Heilen statt vorbeugen

Matthias Hui, 29. Mai 2018
Neue Wege 5/2018

Prävention von gewalttätigem Extremismus ist zum neuen Kompass der Politik geworden. Das globale Label verschafft PopulistInnen und AutokratInnen aller Couleur frische Legitimation. Terrorismusprävention wird zu einer zentralen Raison d’être des neoliberalen Staates. Seine Medien-, Migrations-, Rüstungs-, Religions-, Geschlechter- oder Menschenrechtspolitik werden auf Linie gebracht. Es fehlt nicht an Verzweifelten und Verblendeten, die zu allem bereit sind und die Rolle von Todfeinden staatlicher Macht einnehmen. Die USA zum Beispiel haben allerdings in Saudiarabien, im Irak oder in Afghanistan auch selber viel dazu beigetragen, jene Terroristen zu schaffen, deren Bekämpfung sie sich dann verschreiben konnten.

Über die Ursachen der Konflikte aber herrscht Schweigen. In Gaza sind es Vertreibung und Enteignung, Abriegelung und Perspektivlosigkeit der Massen, Korruption der Eliten. Gaza steht exemplarisch für globale Entwicklungen. Menschen, die sich politisch auffällig manifestieren oder allenfalls zu Gewalt bereit sind, können von Scharfschützen oder Drohnen abgeschossen werden, wenn sie zu TerroristInnen erklärt werden. Der 11. September 2001 war zwar eine Zäsur, Terrorismus ist aber nichts Neues. Prävention legitimiert – Israel ist nur ein Beispiel – fast jegliche militärischen Kosten und Formen von Gewalt, uneingeschränkte High-Tech-Überwachung, dazu die systematische Stigmatisierung der «feindlichen» Bevölkerungsteile. Doch der Kampf gegen den Terror frisst sich auch ins eigene Recht, in die eigene Moral, ins eigene Unterbewusstsein hinein. Frieden und Menschenrechte sind im besten Fall Mittel zum Zweck, im Normalfall des Ausnahmezustandes problemlos verletzbar.

Gaza ist nur ein Beispiel. Die aktuelle türkische oder russische Politik bieten weitere. Nicht nur an diesen Orten ist «die Zeit aus den Fugen». Der ganze Globus ist aus dem Gleichgewicht geraten durch ein Wirtschaftssystem, das Katastrophen am laufenden Band produziert, beim Klima, bei der ungleichen Verteilung von Arbeit, von Reichtum, von Nahrung oder Wasser. Die Frage ist: Vorbeugen oder heilen? Werden alle Kräfte eingesetzt, um die Wunden des Planeten zu heilen, welche Menschen in Not und Verzweiflung treiben – und einzelne in den Teufelskreis von Fanatismus und Gewalt? Oder werden die Ressourcen in Aufrüstung und Überwachung gelenkt, um eben diesem
Terrorismus vorzubeugen – der gerade dadurch erneut genährt wird?

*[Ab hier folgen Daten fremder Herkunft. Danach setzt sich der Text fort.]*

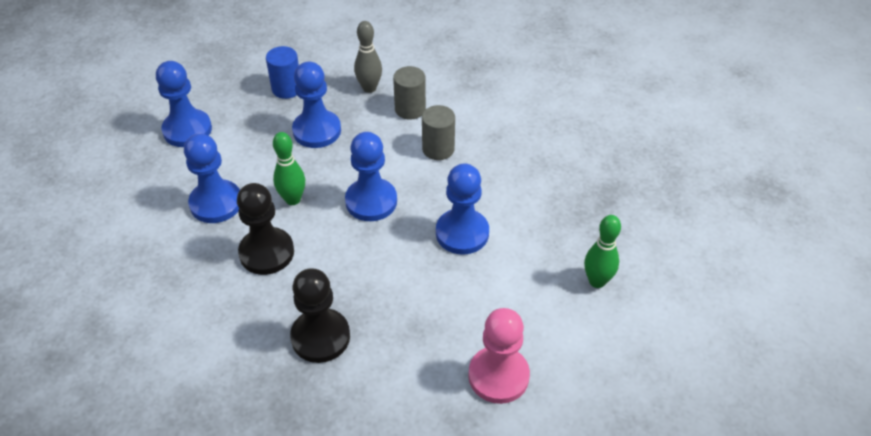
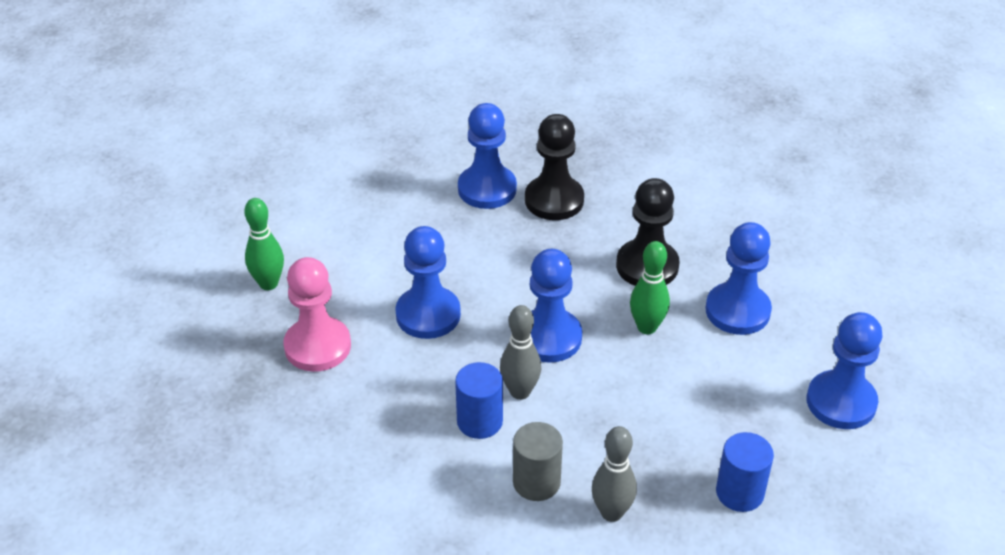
camera: 170 degrees right, 5 degrees down
blue pawn [292,61,341,148] -> blue pawn moved to [458,103,517,209]
grey cylinder [422,105,455,160] -> blue cylinder [455,362,503,439]
pink pawn [468,308,530,404] -> pink pawn moved to [283,257,351,372]
none -> grey bowling pin [500,305,541,400]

Dieser Geist schleicht sich ein auch in ein Land wie die Schweiz. Der Gesetzesvorschlag des Bundesrates über polizeiliche Massnahmen gegen den Terrorismus richtet sich gegen «Gefährder», Menschen, die sich weder einer Straftat schuldig gemacht haben noch einer solchen verdächtigt werden. Spekulationen über ihre Absichten können zu drastischen Eingriffen führen. Wenn Sicherheitsmassnahmen nicht mehr abgewogen werden, sondern unhinterfragbar sind, geschieht dies auf Kosten von Menschenrechten. Höhere Budgets für Überwachung und Rüstung gehen zulasten von sozialer Sicherheit. Im Moment heisst das Feindbild «IslamistIn», zu gegebener Zeit können andere Gruppen unter Generalverdacht geraten. Im Visier sind «GefährderInnen», nicht der eigene Anteil an der Unordnung der Welt.

Die Präventionsgesellschaft kann auch bei aller Beeinflussung von individuellem Verhalten nie an ihr Ziel gelangen. Es liegt immer in der Zukunft. Die gegenwärtige, subjektive Angst bleibt, sie wächst gar. «Fürchte dich nicht» wäre eine alternative Haltung zur politischen Auseinandersetzung mit (Un-)Sicherheit. Sie mag biblisch und naiv klingen, ist gewiss nicht ohne Risiko. Aber weniger gefährlich als die sich immer totalitärer auswirkenden Präventionsstrategien. Fürchte dich nicht und trage deinen Teil bei zur Heilung von Verhältnissen der Ungleichheit.

  • Matthias Hui,

    *1962, ist Co-Redaktionsleiter der Neuen Wege, Theologe und Mitarbeiter der Menschenrechtsorganisation humanrights.ch.